▸ **Excerpt to read**
⁂
Efforts to increase housing pushes out downtown businesses

Features

Twenty years ago, six movie theaters were within easy reach of downtown Berkeley-goers. With the closing of Shattuck Cinemas in late May, Regal UA, on the same street, is the last one remaining, and the 90-year-old Art Deco building is soon to leave as well. Panoramic Interests, a cityspace development company, plans to preserve Regal’s front-facing architecture in its replacement of the theater with a 293-apartment, 17-story housing complex. 

The project includes space designated for people in a low-income bracket. The building proposal puts the structure at over 187 feet high — three times higher than the block’s other establishments. Four blocks down, also to be replaced by a high-rise, is the busy intersection of Shattuck and University where McDonalds currently sits. Trachtenberg Architects, which is also licensed in the Regal proposal, is working with Rhoades Planning Group to dismantle the corner to construct a 26-story apartment building that would, upon construction, hold the title as the highest building in Berkeley, according to Berkeleyside. Current Berkeley zoning legislature does not allow for buildings this high, but the developers are hoping to push against the 18-story restriction. Spats Bar, which neighbors McDonalds, would be reinstated in some form in the building’s commercial ground floor, but the fates of the other three businesses remain uncertain. 

Mark Rhoades, CEO of Rhoades Planning Group, is on the board of directors of the Downtown Berkeley Association and has lived in northwest Berkeley for twenty five years. His goals as a designer are to combat the inequities he sees in Berkeley’s housing system.

When Rhoades got started as a city planner, he realized the control the city of Berkeley had over its architectural projects was inhibiting construction progress. Old zoning laws were creating a housing affordability crisis and compounding institutionalized racism. 

“(We can even the) playing fields for housing equity once we build more, and build taller, to bring down the costs of new housing,” Rhoades said. “Over time, the new housing Downtown and along our transit corridors will help our community become a more equitable place.” 

However, Rhoades and his team still fight an uphill battle. In 1970, Berkeley voters passed the Neighborhood Preservation Act, which caused great “damage to our diversity and equity,” according to Rhoades. “(It was) institutional racism, but this time by the voters.” Forty-two years later, the act’s remnants impede progress in regards to Berkeley’s diversity.

“Even with all of the housing we are currently producing … our town has been on a sharp curve of a population that has become older, whiter, and richer,” Rhoades said. Some progress can be seen in the speed of which Rhoades’ new building is being established — while in past years getting a project like his permitted would take over seven years, one nowadays can be approved in four to five.

Of the large chain corporations that have closed, the Shattuck CVS pharmacy shut its doors during Berkeley High School’s summer break. In a nationwide shift in motive, CVS is shuttering eight percent of all its stores according to Monica Prinzing, head of CVS’s western region corporate communications. 

All prescriptions with the establishment have been shifted to neighboring locations on Telegraph Avenue, San Pablo Avenue, and University Avenue.
⁂
Extracted data entries
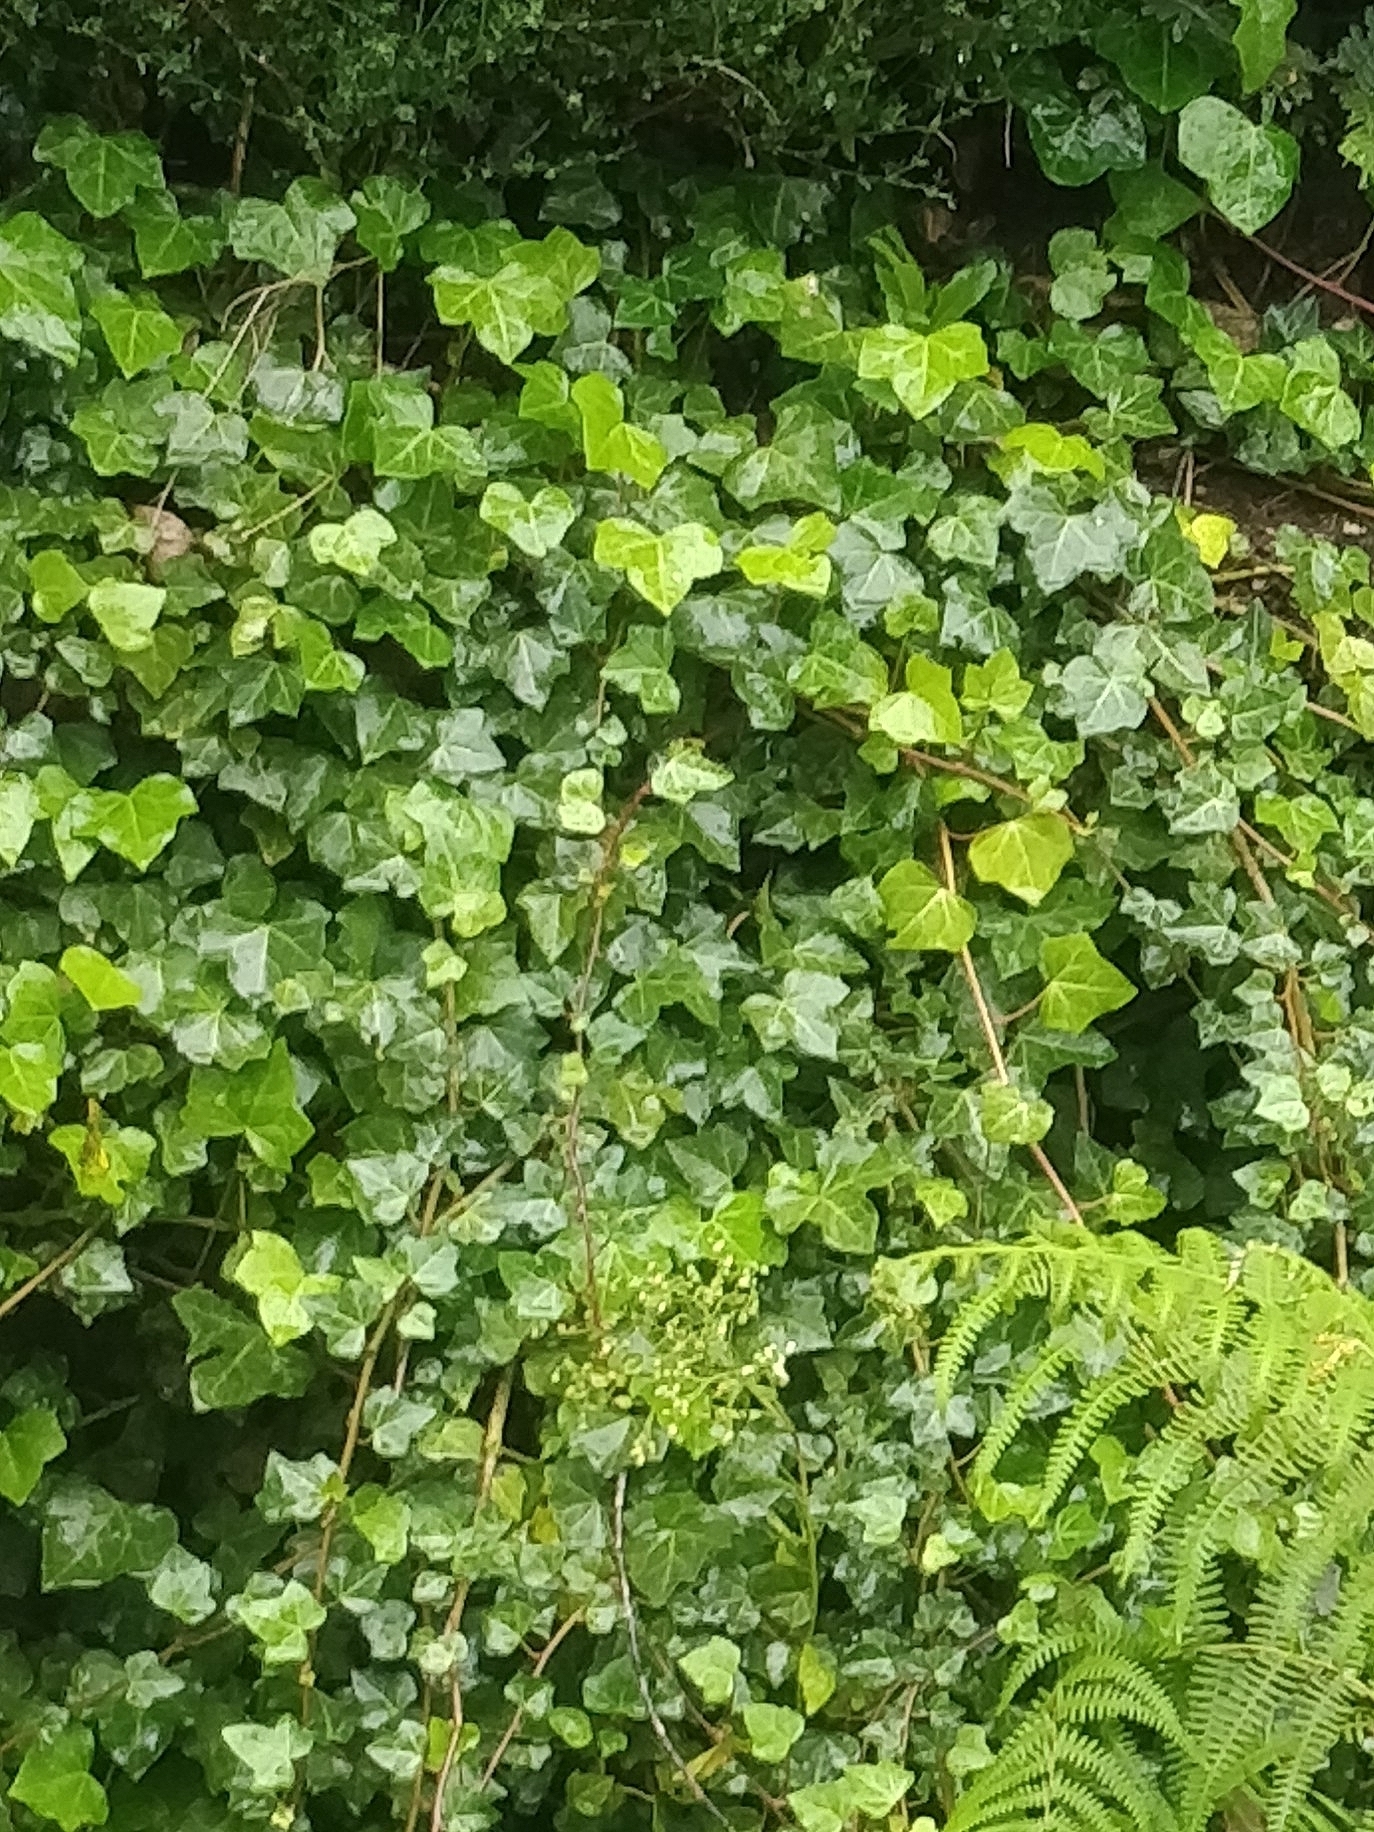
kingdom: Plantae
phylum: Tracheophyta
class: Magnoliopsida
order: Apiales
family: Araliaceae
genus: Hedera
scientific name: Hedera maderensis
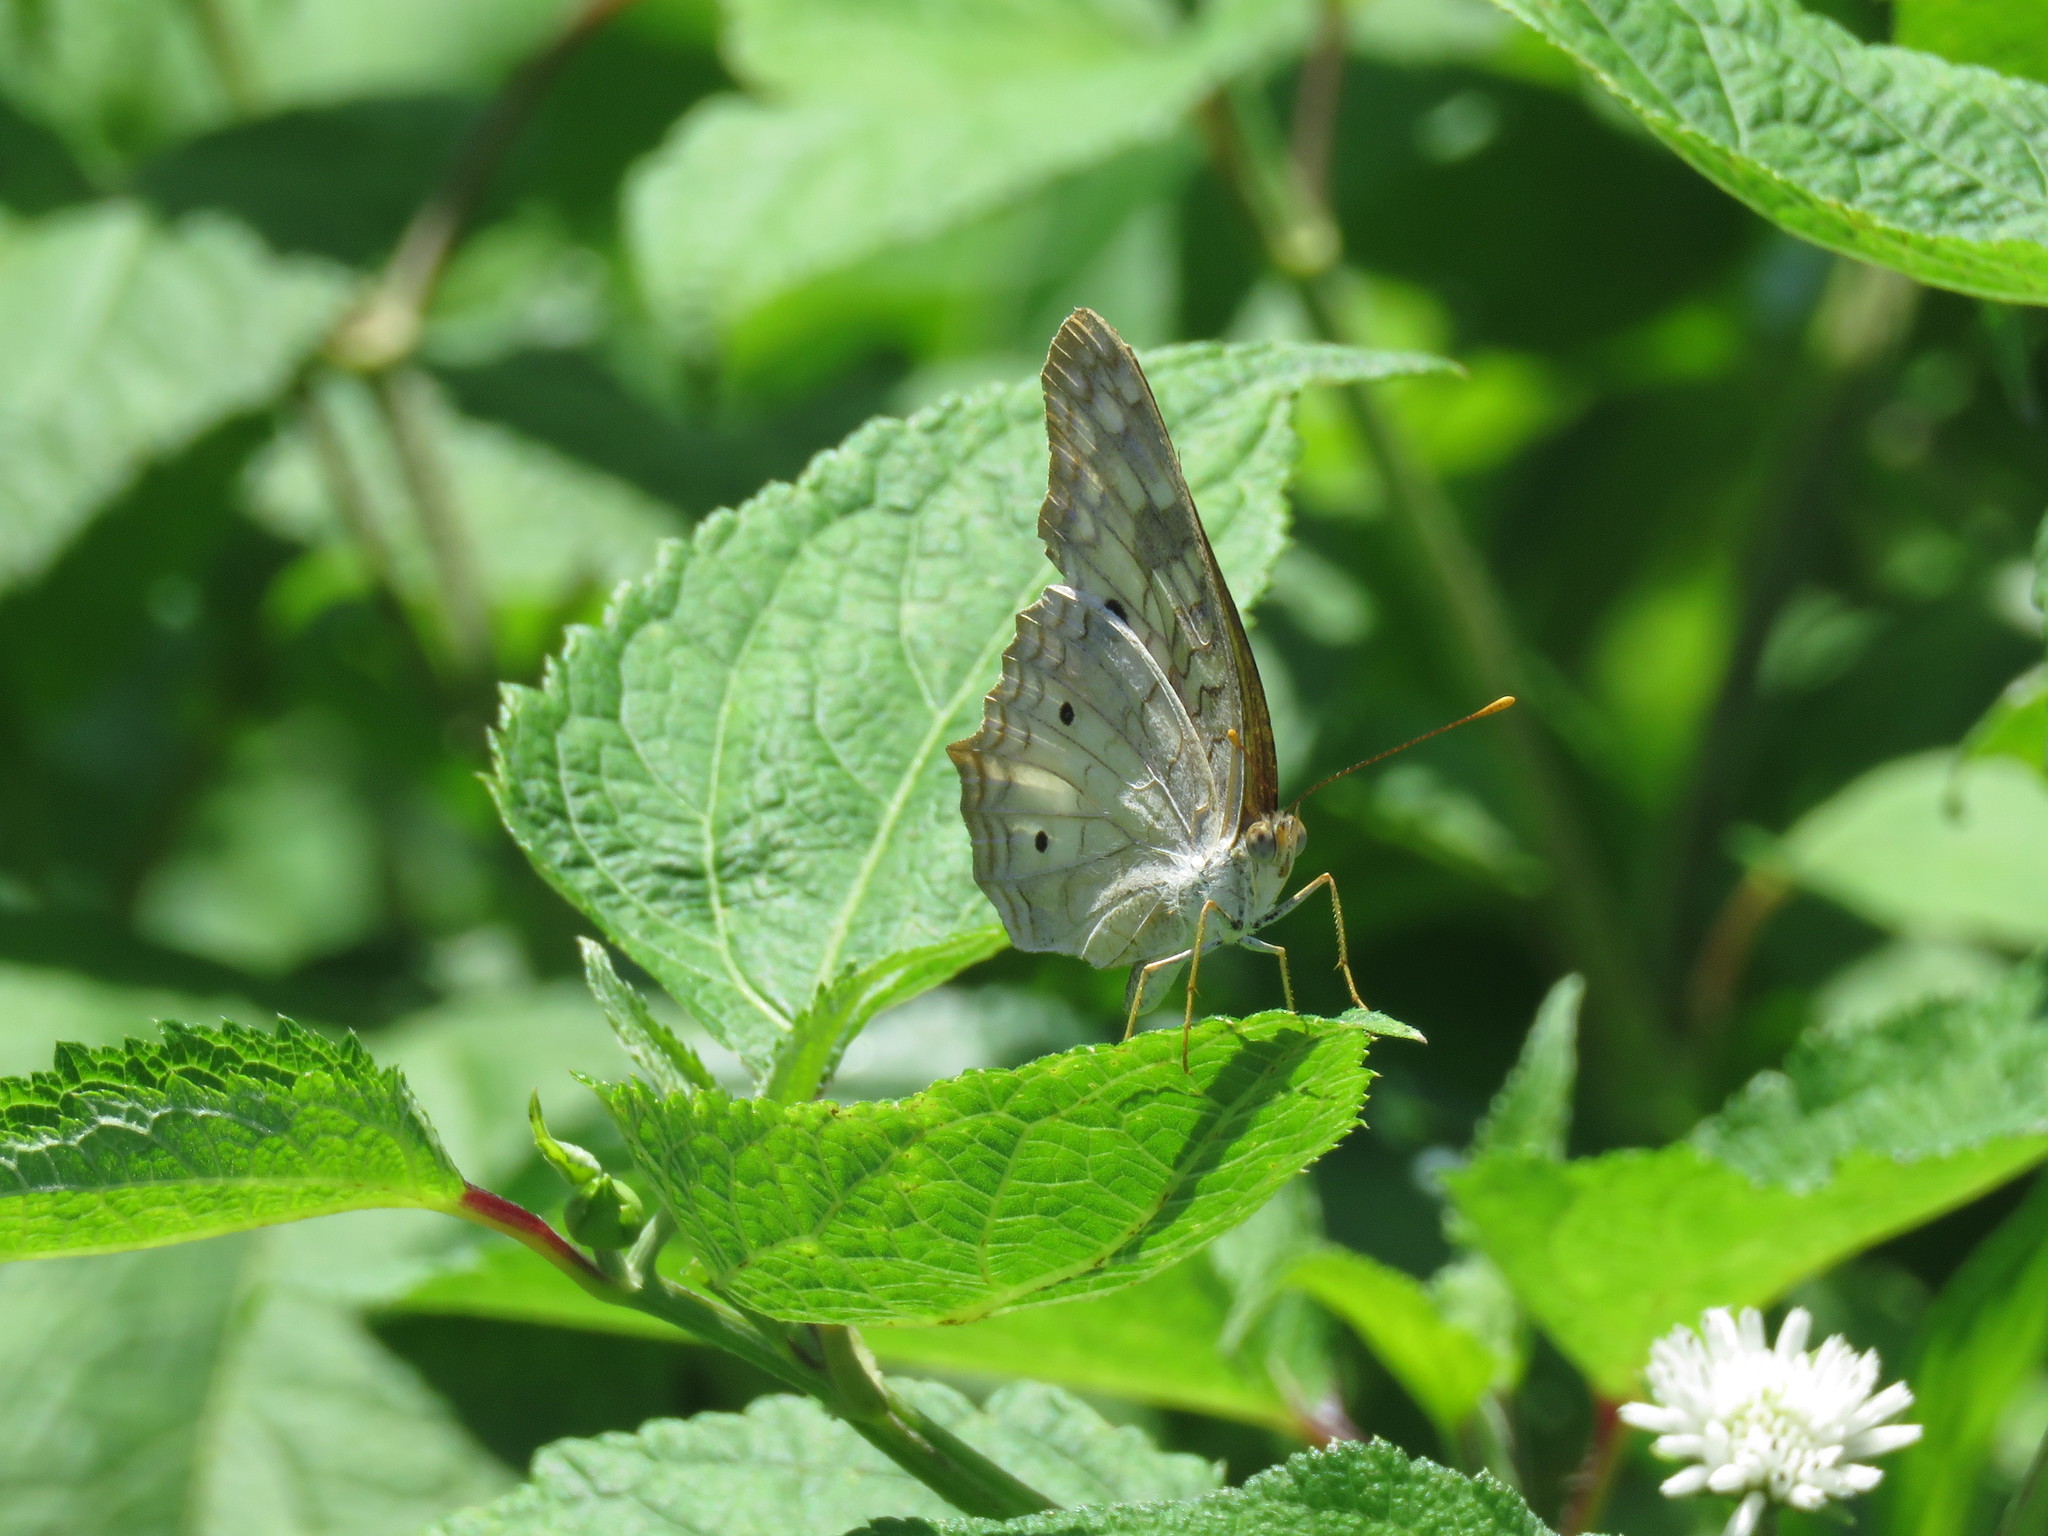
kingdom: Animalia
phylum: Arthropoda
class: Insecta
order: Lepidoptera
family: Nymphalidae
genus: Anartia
⁂
▸ **Tasks to complete**
**1.** Please mark each statement about the article on downtown Berkeley housing yes or no, and quote the words of the article that decide it. (a) The Regal UA building is about 90 years old. (b) Current Berkeley zoning allows a 26-story building. (c) CVS is closing eight percent of all its stores.
**2.** Write out word for word the part of the article on downtown Berkeley housing that opens with the words containing "Of the large" and closes with "and University Avenue.".

▸ **Solution set**
**1.**
(a) Yes: "the 90-year-old Art Deco building is soon to leave as well"
(b) No: "Current Berkeley zoning legislature does not allow for buildings this high"
(c) Yes: "CVS is shuttering eight percent of all its stores"

**2.**
Of the large chain corporations that have closed, the Shattuck CVS pharmacy shut its doors during Berkeley High School’s summer break. In a nationwide shift in motive, CVS is shuttering eight percent of all its stores according to Monica Prinzing, head of CVS’s western region corporate communications. 

All prescriptions with the establishment have been shifted to neighboring locations on Telegraph Avenue, San Pablo Avenue, and University Avenue.